An article today from the Associated Press (hat tip: James Taranto) addressed the idea of Senator Lieberman switching parties.
Lieberman on Sunday repeated his pledge to caucus with Senate Democrats when the 110th Congress convenes in January, but refused to slam the door on possibly moving to the Republican side of the aisle.
Asked on NBC’s “Meet the Press” if he might follow the example of Sen. Jim Jeffords of Vermont, who left the Republicans in 2001 and became an independent, ending Republican control of the U.S. Senate, Lieberman refused to discount the possibility.
“I’m not ruling it out but I hope I don’t get to that point,” he said. “And I must say–and with all respect to the Republicans who supported me in Connecticut–nobody ever said, ‘We’re doing this because we want you to switch over. We want you to do what you think is right and good for our state and country,’ and I appreciate that.” (emphasis added)
Senator Lieberman recognizes, as this blog has pointed out numerous times (here, here, here, and here), that he was elected over Lamont because of his ongoing support for the war in Iraq. People in Connecticut were given a choice between two candidates who are about equally liberal with the only discerning disagreement between the two being the war. Connecticut is a liberal state that was won by John Kerry. And they voted for a Senator who supports the war. We repeat again because some of you aren’t listening: last week’s election was not a call to bring the troops home. It was a justified reaction to corruption and perhaps mismanagement in Iraq. But it was not a call for immediate withdrawal.

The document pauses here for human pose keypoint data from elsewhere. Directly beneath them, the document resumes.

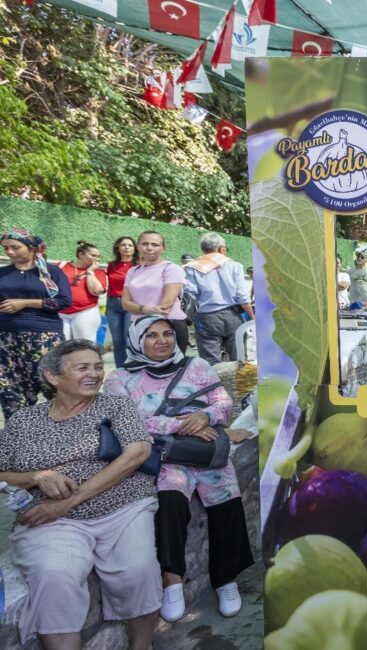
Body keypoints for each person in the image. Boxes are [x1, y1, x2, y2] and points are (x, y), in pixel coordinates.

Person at [0, 339, 159, 648]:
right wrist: (37, 476)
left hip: (122, 506)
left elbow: (138, 452)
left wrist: (72, 499)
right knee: (55, 574)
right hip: (50, 519)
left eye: (98, 367)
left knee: (137, 569)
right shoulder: (22, 421)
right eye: (83, 367)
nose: (95, 374)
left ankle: (142, 645)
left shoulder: (115, 405)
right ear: (53, 377)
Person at [105, 317, 253, 622]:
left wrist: (206, 416)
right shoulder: (120, 378)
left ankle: (226, 580)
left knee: (227, 500)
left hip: (206, 451)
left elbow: (223, 403)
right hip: (162, 455)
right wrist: (184, 426)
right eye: (152, 335)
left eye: (168, 334)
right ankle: (171, 581)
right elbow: (128, 421)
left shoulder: (197, 366)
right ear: (136, 340)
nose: (162, 340)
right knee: (170, 502)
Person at [0, 229, 73, 420]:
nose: (10, 252)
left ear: (32, 248)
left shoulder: (50, 272)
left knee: (53, 384)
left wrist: (24, 303)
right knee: (9, 388)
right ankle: (18, 434)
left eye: (16, 247)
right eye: (6, 248)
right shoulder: (3, 273)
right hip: (6, 337)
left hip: (43, 337)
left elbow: (64, 301)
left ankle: (62, 430)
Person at [183, 233, 255, 365]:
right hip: (233, 316)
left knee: (210, 361)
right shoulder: (235, 266)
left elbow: (190, 295)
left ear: (203, 249)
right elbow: (242, 297)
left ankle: (214, 384)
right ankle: (239, 385)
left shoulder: (191, 267)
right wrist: (252, 317)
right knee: (239, 358)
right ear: (222, 249)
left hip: (206, 318)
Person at [121, 231, 190, 354]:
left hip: (169, 327)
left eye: (155, 244)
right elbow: (125, 303)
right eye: (144, 244)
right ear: (138, 246)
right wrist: (145, 309)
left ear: (163, 248)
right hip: (139, 327)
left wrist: (139, 309)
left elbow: (166, 305)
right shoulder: (133, 271)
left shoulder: (172, 269)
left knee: (172, 371)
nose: (149, 248)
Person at [58, 241, 108, 343]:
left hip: (85, 312)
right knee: (60, 345)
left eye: (99, 256)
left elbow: (96, 291)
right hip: (60, 312)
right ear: (81, 254)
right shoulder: (61, 266)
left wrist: (90, 272)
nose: (97, 259)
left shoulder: (99, 272)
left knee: (83, 345)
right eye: (93, 255)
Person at [106, 236, 138, 368]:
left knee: (129, 339)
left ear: (135, 248)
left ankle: (133, 367)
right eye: (123, 245)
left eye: (130, 245)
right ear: (118, 248)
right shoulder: (111, 265)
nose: (126, 247)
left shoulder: (139, 266)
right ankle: (121, 370)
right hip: (113, 305)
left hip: (131, 304)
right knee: (117, 341)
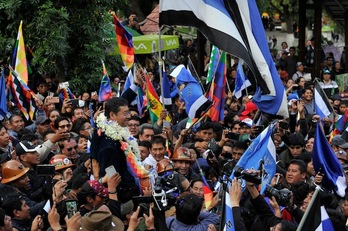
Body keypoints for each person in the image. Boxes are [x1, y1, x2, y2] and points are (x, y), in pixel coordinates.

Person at [91, 97, 140, 202]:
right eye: (125, 113)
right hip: (119, 197)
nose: (129, 116)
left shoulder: (101, 128)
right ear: (112, 115)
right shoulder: (109, 145)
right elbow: (112, 176)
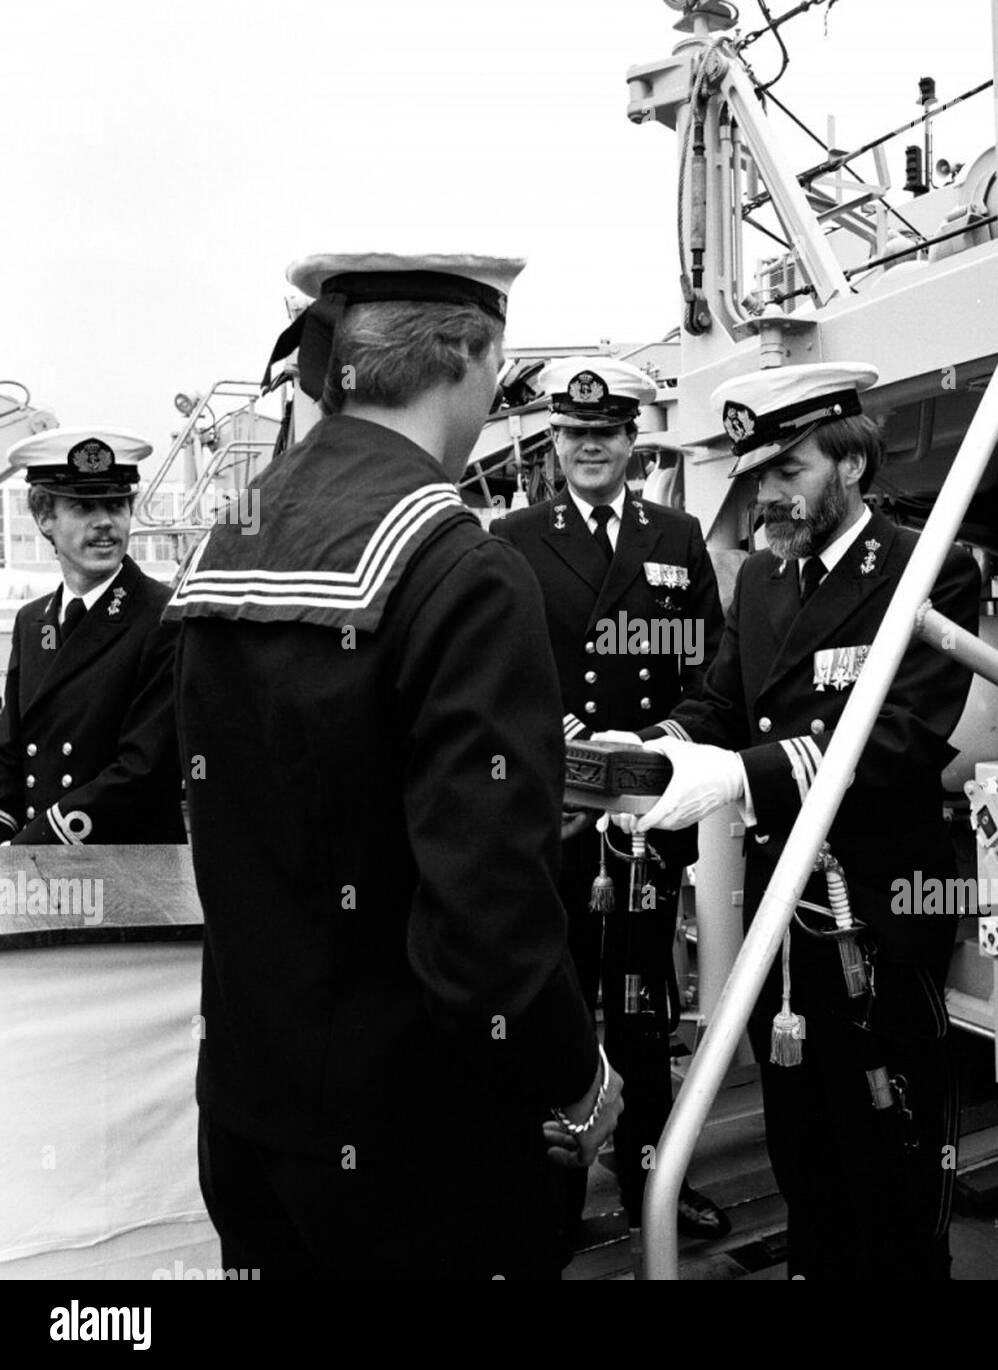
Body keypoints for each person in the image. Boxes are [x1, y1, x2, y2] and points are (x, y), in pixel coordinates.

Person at [166, 252, 621, 1280]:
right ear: (471, 356)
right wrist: (576, 1074)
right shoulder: (460, 567)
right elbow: (486, 918)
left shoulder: (224, 547)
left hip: (249, 1114)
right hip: (419, 1148)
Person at [624, 362, 980, 1279]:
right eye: (759, 476)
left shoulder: (929, 565)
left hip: (881, 912)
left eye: (790, 471)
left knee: (892, 1149)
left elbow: (900, 736)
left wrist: (737, 779)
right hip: (784, 922)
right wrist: (637, 760)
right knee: (805, 1146)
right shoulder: (761, 583)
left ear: (852, 464)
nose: (768, 494)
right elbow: (719, 704)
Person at [491, 356, 729, 1244]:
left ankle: (651, 1181)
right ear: (554, 442)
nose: (589, 448)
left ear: (633, 440)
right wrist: (563, 742)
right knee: (557, 1000)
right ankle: (551, 1197)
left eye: (605, 434)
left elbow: (711, 669)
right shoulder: (515, 536)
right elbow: (500, 664)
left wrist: (663, 745)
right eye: (573, 435)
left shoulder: (677, 535)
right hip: (555, 814)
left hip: (645, 813)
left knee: (642, 1006)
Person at [0, 428, 185, 845]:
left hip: (128, 875)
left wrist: (28, 846)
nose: (105, 523)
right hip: (39, 867)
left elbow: (143, 769)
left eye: (116, 505)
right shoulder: (34, 623)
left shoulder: (164, 618)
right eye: (84, 506)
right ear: (44, 516)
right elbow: (11, 752)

If, as voters left their local polling places in Connecticut, they told interviewers that the most important issue driving their vote was Iraq and they voted for Lamont, we would be discouraged. This would have signaled that voters were electing people they thought would bring our troops home immediately.

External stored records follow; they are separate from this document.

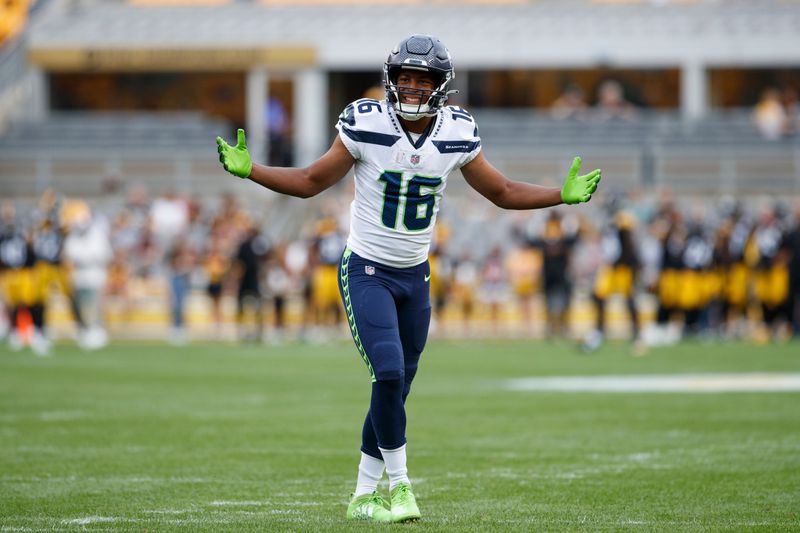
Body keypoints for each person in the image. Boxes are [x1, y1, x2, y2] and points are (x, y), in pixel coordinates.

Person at [216, 34, 601, 523]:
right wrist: (254, 171)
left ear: (441, 86)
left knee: (393, 387)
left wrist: (558, 196)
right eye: (405, 78)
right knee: (390, 371)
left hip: (415, 276)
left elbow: (501, 191)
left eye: (423, 80)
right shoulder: (366, 122)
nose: (413, 87)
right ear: (390, 80)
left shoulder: (457, 131)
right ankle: (400, 488)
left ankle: (361, 496)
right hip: (367, 270)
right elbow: (313, 181)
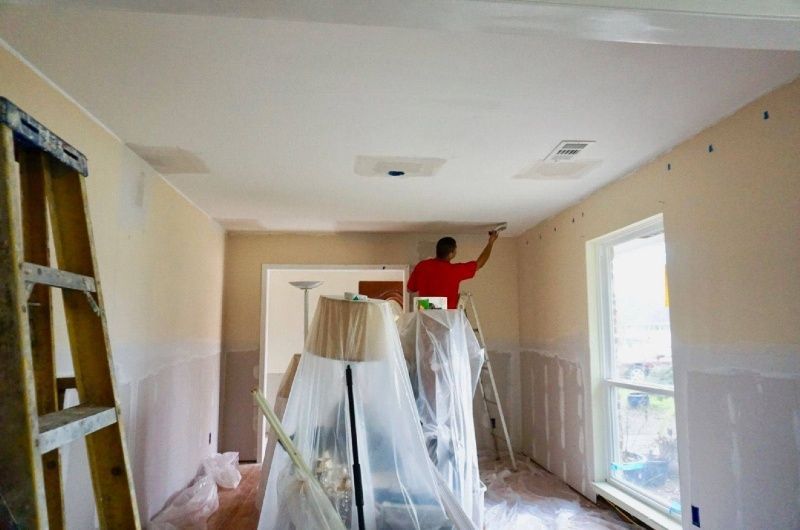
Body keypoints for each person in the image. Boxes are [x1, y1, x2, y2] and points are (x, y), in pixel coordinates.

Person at [407, 231, 499, 309]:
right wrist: (491, 242)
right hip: (446, 317)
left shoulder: (422, 266)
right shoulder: (454, 271)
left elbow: (410, 289)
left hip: (424, 315)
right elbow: (479, 264)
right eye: (455, 250)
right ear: (451, 254)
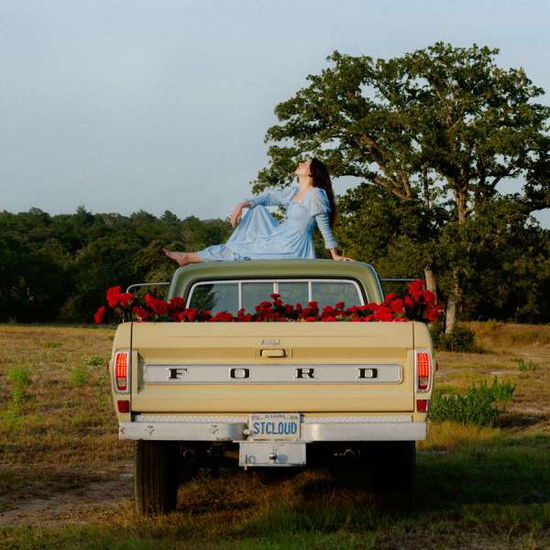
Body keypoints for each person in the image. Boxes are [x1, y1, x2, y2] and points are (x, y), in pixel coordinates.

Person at [163, 158, 354, 266]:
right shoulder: (294, 192)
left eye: (305, 163)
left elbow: (324, 227)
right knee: (257, 209)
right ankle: (190, 257)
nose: (301, 163)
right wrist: (243, 204)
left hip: (291, 246)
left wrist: (335, 255)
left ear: (312, 172)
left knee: (240, 251)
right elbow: (269, 198)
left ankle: (187, 257)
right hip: (279, 236)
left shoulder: (315, 195)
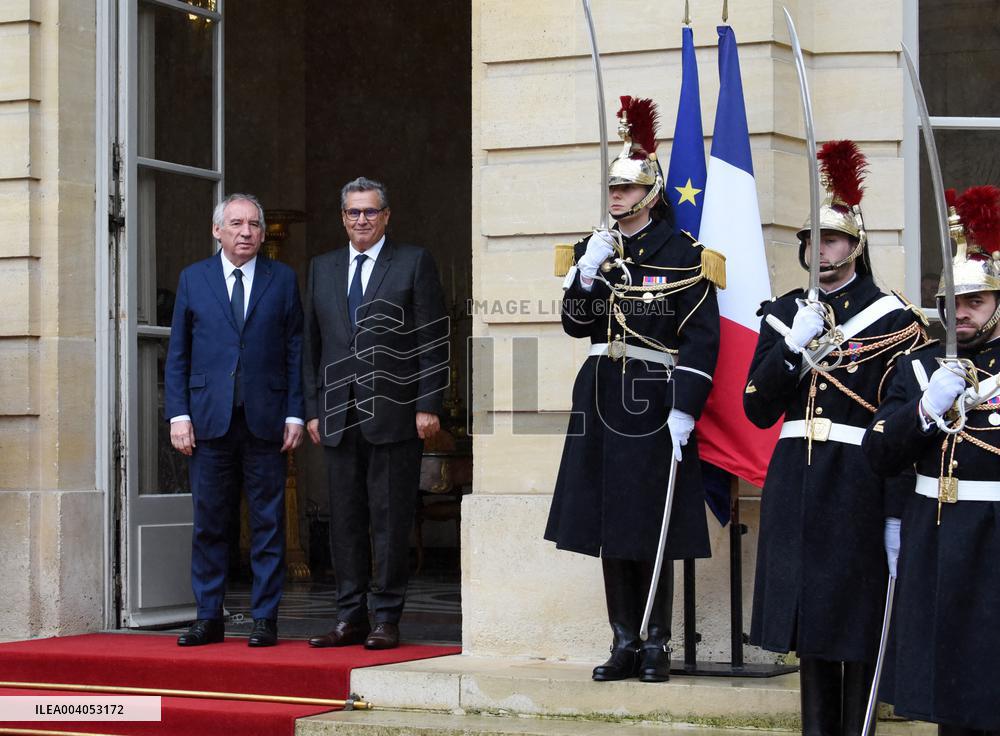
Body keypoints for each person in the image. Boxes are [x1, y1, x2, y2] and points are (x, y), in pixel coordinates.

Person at [743, 141, 928, 734]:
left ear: (856, 246)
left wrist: (896, 510)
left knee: (858, 617)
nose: (818, 249)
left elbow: (901, 423)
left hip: (858, 480)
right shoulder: (785, 312)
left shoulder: (893, 318)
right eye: (811, 240)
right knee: (812, 622)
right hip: (796, 477)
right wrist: (793, 345)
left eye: (831, 239)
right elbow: (757, 407)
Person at [544, 96, 723, 683]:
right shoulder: (595, 248)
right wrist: (587, 272)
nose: (616, 196)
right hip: (601, 391)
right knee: (609, 521)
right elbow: (577, 324)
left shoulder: (684, 254)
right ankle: (623, 639)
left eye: (627, 188)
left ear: (651, 193)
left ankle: (656, 643)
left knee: (651, 522)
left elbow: (701, 339)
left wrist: (685, 409)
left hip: (653, 394)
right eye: (613, 188)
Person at [863, 185, 1000, 736]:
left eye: (976, 301)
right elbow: (879, 453)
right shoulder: (918, 367)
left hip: (994, 532)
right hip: (937, 531)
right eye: (952, 302)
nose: (960, 313)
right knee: (948, 678)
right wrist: (926, 407)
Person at [304, 176, 448, 651]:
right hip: (338, 415)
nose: (361, 220)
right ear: (342, 218)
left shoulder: (412, 262)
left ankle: (386, 617)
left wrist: (428, 404)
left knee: (389, 521)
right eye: (353, 212)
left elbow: (432, 339)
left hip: (396, 414)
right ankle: (350, 617)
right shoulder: (322, 267)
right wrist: (312, 410)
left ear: (386, 216)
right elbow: (311, 346)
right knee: (344, 521)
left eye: (369, 211)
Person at [165, 193, 305, 647]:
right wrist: (179, 414)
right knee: (210, 523)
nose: (246, 232)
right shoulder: (194, 278)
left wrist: (296, 412)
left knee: (268, 524)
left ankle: (265, 618)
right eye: (236, 224)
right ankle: (209, 617)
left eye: (253, 225)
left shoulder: (282, 279)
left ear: (262, 234)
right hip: (208, 421)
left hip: (266, 420)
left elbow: (295, 351)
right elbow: (179, 353)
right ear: (217, 231)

But that wasn’t what happened. They left their polling places, and told exit poll workers that the most important issue was corruption. Iraq was a close second. So, Republicans lose because of corruption and mismanagement. Liberal, pro-war Democrats like Lieberman beat liberal anti-war Democrats like Lamont and signal to us and everyone else that Americans want a change in Congress, but they recognize the importance of winning in Iraq.
And we hope that now Democrats will engage the war in a constructive way rather than the critical posture they adopted once things started looking bad. With any luck, dems follow the example of Joe Lieberman, rather than opportunists like John Murtha.
It’s unfortunate that good men like Senators Santorum (a particularly outspoken leader in the War on Terror) and Talent and Senate hopeful Michael Steele lost, but we are relieved that it wasn’t because Americans want to leave Iraq ASAP.
Even then, the numbers weren’t that much of a landslide, as Time magazine blogger Mike Allen pointed out on the 10th of November (hat tip: Taranto, again):
The Republican National Committee has been pointing out that a small shift in votes would have made a big difference. A shift of 77,611 votes would have given Republicans control of the House, according to Bush’s political team. And a shift of 2,847 votes in Montana, or 7,217 votes in Virginia, or 41,537 votes in Missouri would have given a Republicans control of the Senate.
But you wont find us shrieking for a recount a la Angry Left circa 2000, 2004, et al.
It’s enough to know that the election wasn’t the tsunamitidalwavemassiveshift of a vote as sold by the spinmeisters in the MSM.